Nevertheless, I also confess that I prefer a process approach to teaching writing rather than a prescriptive one (so I tend to favour the Susan Feez / Hallidayian approach to genre, for example, which looks back on what has emerged from text exploration, as opposed to a more Swalesian approach which tends to anticipate what writing will look like): this means that I like to explore with students what writers actually do, what choices they make and why, and then negotiate what we, the students, want our writing to look like, and why.
Here are the two examples from my own research readings that have triggered this post. They show how ‘real’ writers break the rules (I’m sorry they are out focus: I will try and sort this later, but it is not the content I am drawing attention to, it is the fact that they break the rules of paragraph advice and of how we use brackets – there are references at the end).
This is from Uzuner, p. 256 (EAP): SEE YELLOW HIGHLIGHT
What I notice here (yellow highlight), is a one-sentence paragraph (if it still counts as a paragraph).

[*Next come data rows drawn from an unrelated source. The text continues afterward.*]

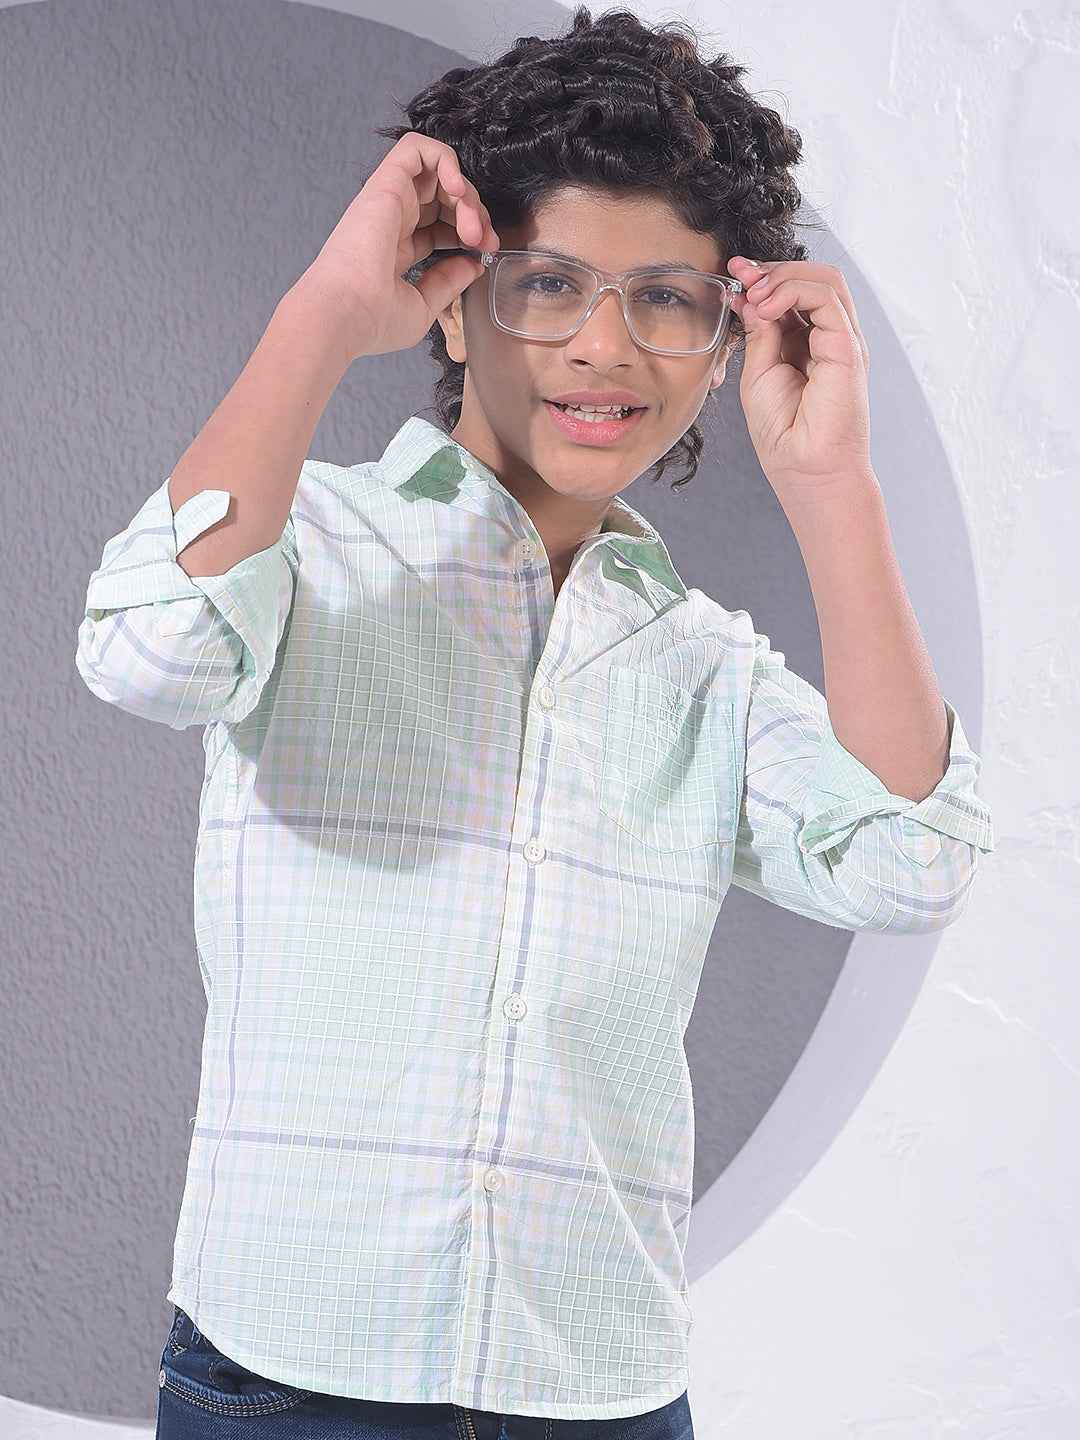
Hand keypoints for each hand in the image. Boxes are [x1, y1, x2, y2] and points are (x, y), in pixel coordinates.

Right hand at [301, 131, 500, 360]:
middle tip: (486, 241)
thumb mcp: (423, 306)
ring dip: (467, 194)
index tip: (485, 255)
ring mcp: (389, 200)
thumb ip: (448, 282)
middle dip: (476, 214)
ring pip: (437, 173)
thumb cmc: (373, 320)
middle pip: (445, 198)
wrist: (346, 314)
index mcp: (398, 248)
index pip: (441, 226)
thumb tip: (472, 264)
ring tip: (473, 227)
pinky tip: (457, 189)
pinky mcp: (386, 183)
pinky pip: (417, 148)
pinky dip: (446, 160)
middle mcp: (393, 220)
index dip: (470, 234)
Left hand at [726, 257, 872, 493]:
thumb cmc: (784, 434)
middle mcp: (829, 337)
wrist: (804, 470)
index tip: (733, 274)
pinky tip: (766, 307)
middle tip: (740, 275)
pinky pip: (826, 297)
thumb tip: (751, 298)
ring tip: (753, 295)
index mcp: (808, 344)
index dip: (763, 278)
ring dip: (782, 277)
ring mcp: (842, 339)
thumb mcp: (758, 373)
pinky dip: (792, 292)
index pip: (792, 294)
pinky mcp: (848, 346)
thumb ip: (759, 334)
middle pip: (811, 278)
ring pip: (824, 279)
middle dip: (772, 270)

Why does she do it? It must have been deemed ‘academic’ or else the Journal of English for Academic Purposes would never have published it. Yet it breaks the very rules that EAP is fond of!
And this is from Skow, p. 447 (philosophy of science): SEE BRACKETS in YELLOW HIGHLIGHTS:
What I notice here is an entire paragraph (a huge one at that) which is entirely bracketed. Why does he do that? Whose writing advice has he followed!?
My answers to why these writers have chosen to ‘break the rules’ is that their academic writing reflects/represents/embodies (I still don’t know how to say this) their academic thinking. They shape or mould their writing to provide a window into their reasoning. In turn, the writing shapes the knowledge they are communicating (Bazerman) so that it is received by the reader in a certain way.
In Uzuner’s case, it was a brief, independent concluding thought that needed its own paragraph space: the one-sentence paragraph thus becomes the shape (the embodiment?) of that brief thought.
In Skow’s case, it was an axiomatic thought, one that needed to be established early on in order for the rest of his argument to be founded on a premise (i.e. his definition of an ‘event’), but one that does not recur: it’s as if he is telling us “ok, let’s just get this out of the way now so that we don’t have to keep coming back to it; and let’s not dwell on it hugely”. His long bracket paragraph becomes the shape of this thinking: long, important, anxiomatic, but essentially not the main focus of his paper.
As always, please share any reactions to this …
- Uzuner, S. (2008). Multilingual scholars’ participation in core/global academic communities: A literature review. Journal of English for Academic Purposes, 7, 250 -263.
- http://bjps.oxfordjournals.org/content/65/3/445.full.pdf (philosophy of science)
- Pinker, S. (2014). The sense of style : the thinking person’s guide to writing in the 21st century. UK: Penguin Random House.